The expected layout under data/<data_name>/ is:
data/unified_augmented/
├── data.csv # (model_id, dataset_id, task_id, metric_id, score) records
├── model2id.json # model name -> integer id
├── task2id.json # task type -> integer id
├── metric2id.json # metric name -> integer id
├── model2family.json # model name -> architecture family
├── model_profile.json # canonical model metadata (size in B params, family, ...)
├── model2desp_embeddings.npz # frozen text embeddings of model cards
├── dataset2desp.json # dataset description text (per dataset id)
├── train/ val/ test/ # split-specific (model, dataset, metric, score) files
└── new_dataset_evaluation/ # held-out unseen-dataset / unseen-model splits
Once available, place the data under ./data/unified_augmented/ (or set
data_name in the YAML to point at a different subdirectory).
Where to get the data. We are preparing a public release of the 1.62M-record corpus and pretrained ModelLens checkpoints on HuggingFace Datasets. A download script will be added to this repo when the release is finalised. In the meantime, please contact the authors.
Once data is in place:
# Train the full ModelLens model (ensemble loss, all features)
bash scripts/train.sh
# or, equivalently, single-GPU
python src/main.py --config config/FinalModel_unified_augmented.yaml
# Multi-GPU (DDP). nproc_per_node should match your number of devices.

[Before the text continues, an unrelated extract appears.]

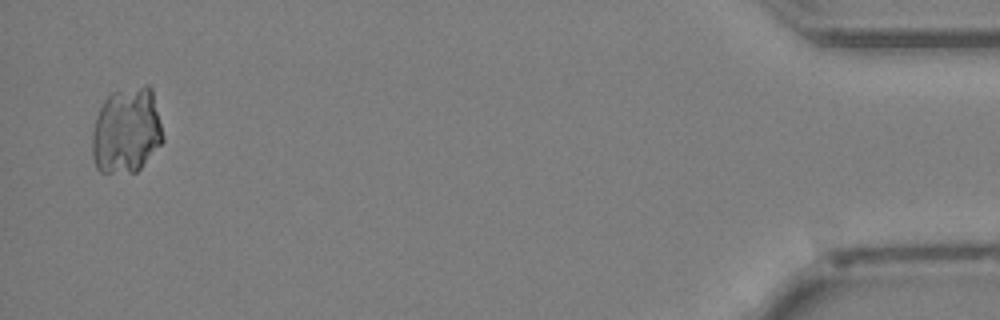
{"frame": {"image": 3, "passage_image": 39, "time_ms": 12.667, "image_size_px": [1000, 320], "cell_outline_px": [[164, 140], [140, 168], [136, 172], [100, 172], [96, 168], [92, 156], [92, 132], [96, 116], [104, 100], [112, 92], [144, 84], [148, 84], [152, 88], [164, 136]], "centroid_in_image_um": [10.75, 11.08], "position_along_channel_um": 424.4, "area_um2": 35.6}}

USE_DDP=1 NPROC=4 bash scripts/train.shReproduce the loss-objective and information-source ablations:
bash scripts/run_method_ablations.sh
bash scripts/run_feature_ablations.shOutputs:
- Checkpoints —
checkpoint/mlp/<data_name>/<trail_name>/ - Logs —
log/mlp/<data_name>/<trail_name>/train.log - Optional W&B run — controlled by
use_wandbin the YAML
All hyperparameters live in YAML. Key knobs (see
config/FinalModel_unified_augmented.yaml for defaults):
| Field | Meaning |
|---|---|
model_name |
One of MLP, MLPMetric, MLPMetricFull (the paper model). |
loss_type |
ensemble, listwise, pairwise, pairwise_pointwise, listwise_pointwise, listwise_pairwise. |
id_dropout_rate |
Probability of masking a learned model/dataset ID with [UNK]. |
use_size_prior, use_family_prior |
Toggle the structural-prior head terms. |
use_size_feature |
If False, drops the size embedding from both backbone and prior. |
use_dataset_id_as_desp |
When True, the dataloader passes a global dataset id in the dataset-description slot, which the model intercepts to look up both a learned dataset embedding and a frozen description embedding. Required by MLPMetricFull. |
lambda_list, lambda_pair, point_loss_weight |
Loss weights λ_list, λ_pair, λ_point. |
tau |
Initial value of the learnable temperature τ. |
topk |
List of K values for Hit@K / NDCG@K / Rec@K. |
ModelLens supports the two settings from Section 4.2.1 of the paper:
- Performance completion — randomly mask entries from a partially
observed
(model × dataset)matrix and predict their values. - Cold-start generalisation — hold out entire datasets or entire
models (
new_dataset_evaluation/new_model_evaluationsplit modes) and score them zero-shot.
Ranking quality is reported with Kendall-weighted τ_w (the primary
metric, emphasising top-rank correctness) and NDCG@K, Hit@K, Rec@K, all
implemented in module/utils/metric.py.
If you find ModelLens useful in your research, please cite:
@article{cai2026modellens,
title = {{ModelLens}: Finding the Best for Your Task from Myriads of Models},
author = {Cai, Rui and Mo, Weijie Jacky and Wen, Xiaofei and Ma, Qiyao and
Zhu, Wenhui and Chen, Xiwen and Chen, Muhao and Zhao, Zhe},
journal = {arXiv preprint},
year = {2026}
}Released under the MIT License — see LICENSE.